La causalité dans les sciences de la population : retour sur le principe de l’action humaine

La causalité dans les sciences de la population : retour sur le principe de l’action humaine

La causalité : Les atouts de la synthèse moderne

« Comme un malade qui se sent perdu, elle ne demandait plus de remèdes, qu’elle cherchait encore des explications » — M. Yourcenar (2006/1939), Le Coup de Grâce, p. 52.
Il s’agit de Sophie, amoureuse à mauvais escient d’Éric, ami d’enfance devenu militaire antibolchévique. Cela se finit mal. Mais si on abstrait des éléments logiques de cette phrase (en ignorant l’histoire de ces jeunes gens), on peut entrevoir deux idées très importantes pour la pensée contemporaine sur la causalité dans le domaine des sciences sociales.
Au premier plan il y a la distinction entre deux problèmes : mesurer les effets des causes, et déterminer les causes des effets. Cette distinction se montre nettement pour la première fois dans Holland (1986).
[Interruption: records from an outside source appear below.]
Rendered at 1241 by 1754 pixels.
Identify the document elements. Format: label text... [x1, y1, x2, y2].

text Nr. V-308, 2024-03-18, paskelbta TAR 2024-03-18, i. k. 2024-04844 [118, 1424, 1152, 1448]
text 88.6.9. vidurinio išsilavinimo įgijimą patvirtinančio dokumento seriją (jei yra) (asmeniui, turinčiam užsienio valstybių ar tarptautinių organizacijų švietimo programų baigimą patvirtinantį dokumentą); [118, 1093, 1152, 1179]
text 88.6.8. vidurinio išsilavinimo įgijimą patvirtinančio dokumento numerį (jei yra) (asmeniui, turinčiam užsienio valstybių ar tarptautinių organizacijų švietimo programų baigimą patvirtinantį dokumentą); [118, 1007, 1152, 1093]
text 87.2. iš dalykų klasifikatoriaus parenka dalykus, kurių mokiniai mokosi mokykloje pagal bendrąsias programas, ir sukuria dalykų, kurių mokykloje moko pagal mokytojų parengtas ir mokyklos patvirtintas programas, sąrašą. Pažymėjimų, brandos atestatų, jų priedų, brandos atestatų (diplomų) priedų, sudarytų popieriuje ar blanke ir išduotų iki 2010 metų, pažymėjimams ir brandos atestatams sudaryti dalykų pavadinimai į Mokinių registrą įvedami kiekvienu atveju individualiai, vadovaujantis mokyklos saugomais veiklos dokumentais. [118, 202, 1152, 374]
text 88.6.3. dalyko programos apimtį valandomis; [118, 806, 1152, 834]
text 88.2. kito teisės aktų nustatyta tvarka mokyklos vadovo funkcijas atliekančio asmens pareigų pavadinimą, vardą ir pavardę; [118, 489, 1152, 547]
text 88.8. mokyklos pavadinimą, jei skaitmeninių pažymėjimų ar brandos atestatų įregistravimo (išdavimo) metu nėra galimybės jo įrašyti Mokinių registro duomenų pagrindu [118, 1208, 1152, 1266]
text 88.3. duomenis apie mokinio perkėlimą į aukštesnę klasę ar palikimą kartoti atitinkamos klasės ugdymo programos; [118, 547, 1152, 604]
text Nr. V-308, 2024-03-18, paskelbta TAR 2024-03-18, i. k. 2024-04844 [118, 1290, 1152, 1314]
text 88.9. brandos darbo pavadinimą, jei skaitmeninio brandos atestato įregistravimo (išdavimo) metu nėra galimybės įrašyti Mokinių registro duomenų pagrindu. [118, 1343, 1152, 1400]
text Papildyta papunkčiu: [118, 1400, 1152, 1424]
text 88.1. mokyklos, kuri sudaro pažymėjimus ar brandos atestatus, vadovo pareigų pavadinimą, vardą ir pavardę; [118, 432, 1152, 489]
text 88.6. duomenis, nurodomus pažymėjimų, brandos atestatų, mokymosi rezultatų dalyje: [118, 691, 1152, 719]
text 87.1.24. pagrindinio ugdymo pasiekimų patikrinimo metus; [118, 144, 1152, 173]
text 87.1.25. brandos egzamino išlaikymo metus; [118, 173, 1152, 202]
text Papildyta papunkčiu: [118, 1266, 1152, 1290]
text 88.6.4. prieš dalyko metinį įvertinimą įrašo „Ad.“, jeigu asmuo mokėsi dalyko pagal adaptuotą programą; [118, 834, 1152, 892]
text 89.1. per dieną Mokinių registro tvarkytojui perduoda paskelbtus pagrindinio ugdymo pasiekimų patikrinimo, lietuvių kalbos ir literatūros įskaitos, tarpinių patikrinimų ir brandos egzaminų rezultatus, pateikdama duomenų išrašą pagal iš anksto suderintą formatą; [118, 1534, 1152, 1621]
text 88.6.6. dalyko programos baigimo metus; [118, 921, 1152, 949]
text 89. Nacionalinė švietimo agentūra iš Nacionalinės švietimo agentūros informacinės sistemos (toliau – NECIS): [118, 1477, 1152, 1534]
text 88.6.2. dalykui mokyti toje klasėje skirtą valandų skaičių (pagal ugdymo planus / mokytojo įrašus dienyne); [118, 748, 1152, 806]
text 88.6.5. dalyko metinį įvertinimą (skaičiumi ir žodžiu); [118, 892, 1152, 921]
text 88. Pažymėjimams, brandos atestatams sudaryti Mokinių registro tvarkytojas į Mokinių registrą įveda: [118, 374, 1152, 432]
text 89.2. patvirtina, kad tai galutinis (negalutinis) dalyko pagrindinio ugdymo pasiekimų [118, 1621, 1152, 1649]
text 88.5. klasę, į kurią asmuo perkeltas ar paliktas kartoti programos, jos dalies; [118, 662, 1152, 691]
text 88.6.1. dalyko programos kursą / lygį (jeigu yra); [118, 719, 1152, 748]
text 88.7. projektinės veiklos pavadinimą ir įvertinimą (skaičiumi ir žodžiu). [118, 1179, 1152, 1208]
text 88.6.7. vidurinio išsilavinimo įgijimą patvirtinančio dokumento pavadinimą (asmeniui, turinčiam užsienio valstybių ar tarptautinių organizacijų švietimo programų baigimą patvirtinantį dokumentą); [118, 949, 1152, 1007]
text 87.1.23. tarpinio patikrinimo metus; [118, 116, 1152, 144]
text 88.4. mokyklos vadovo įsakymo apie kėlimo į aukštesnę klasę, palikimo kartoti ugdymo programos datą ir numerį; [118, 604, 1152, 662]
Lecoutre (2004, p. 224), à propos de Dawid (2000), la capte bien :
distinguer l’inférence sur les effets des causes, qui consiste à comparer les conséquences attendues de différentes interventions possibles dans un système, et l’inférence sur les causes des effets, où l’on cherche à comprendre la relation causale entre un résultat déjà observé et une intervention antérieure. [C]es deux types d’inférences, qui correspondent à deux types de questions différentes, sont tous deux valides et importants, mais qu’ils nécessitent des analyses différentes, bien que liées : par exemple des résultats d’enquêtes épidémiologiques, qui sont directement pertinents pour les questions relevant des effets des causes, sont souvent utilisés de façon inappropriée pour répondre à des questions sur les causes des effets, sans prêter suffisamment d’attention à la différence entre les deux types de questions.
Comme Sophie, les démographes sont surtout les chercheurs des explications : La fécondité, pourquoi a-t-elle baissé en Afrique (Fall et Ngom 2001) ? Pourquoi le nombre d’avortements n’a-t-il pas baissé en France (Bajos, Moreau, Leridon et Ferrand 2004) ? Est-ce que c’est le système de santé américain qui est la cause de l’espérance de vie relativement basse aux États-Unis (Preston et Ho 2009) ?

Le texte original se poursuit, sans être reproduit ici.